Why are they needed?
- Key human rights mechanisms of the United Nations have affirmed States’ obligation to ensure effective protection of all persons from discrimination based on sexual orientation or gender identity.
- However, the international response has been fragmented and inconsistent, creating the need for a consistent understanding of the comprehensive regime of international human rights law and its application to issues of sexual orientation and gender identity.
- The Yogyakarta Principles do this.
How did the Principles come about?
The Principles were developed and unanimously adopted by a distinguished group of human rights experts, from diverse regions and backgrounds, including judges, academics, a former UN High Commissioner for Human Rights, UN Special Procedures, members of treaty bodies, NGOs and others.

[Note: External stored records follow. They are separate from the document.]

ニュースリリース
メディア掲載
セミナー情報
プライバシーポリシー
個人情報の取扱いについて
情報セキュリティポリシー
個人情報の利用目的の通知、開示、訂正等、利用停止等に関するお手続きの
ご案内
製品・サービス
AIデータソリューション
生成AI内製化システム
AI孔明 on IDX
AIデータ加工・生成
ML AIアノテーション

- A key event in the development of the Principles was an international seminar of many of these legal experts that took place in Yogyakarta, Indonesia at Gadjah Mada University from 6 to 9 November 2006.
- That seminar clarified the nature, scope and implementation of States’ human rights obligations in relation to sexual orientation and gender identity under existing human rights treaties and law.
What do they cover?
The Yogyakarta Principles address the broad range of human rights standards and their application to issues of sexual orientation and gender identity.
- These include extrajudicial executions, violence and torture, access to justice, privacy, non-discrimination, rights to freedom of expression and assembly, employment, health, education, immigration and refugee issues, public participation, and a variety of other rights.
How can these rights be implemented?
The Principles affirm the primary obligation of States to implement human rights. Each Principle is accompanied by detailed recommendations to States.
- The Principles also emphasise, however, that all actors have responsibilities to promote and protect human rights.
- Additional recommendations are therefore addressed to the UN human rights system, national human rights institutions, the media, non-governmental organisations, and others.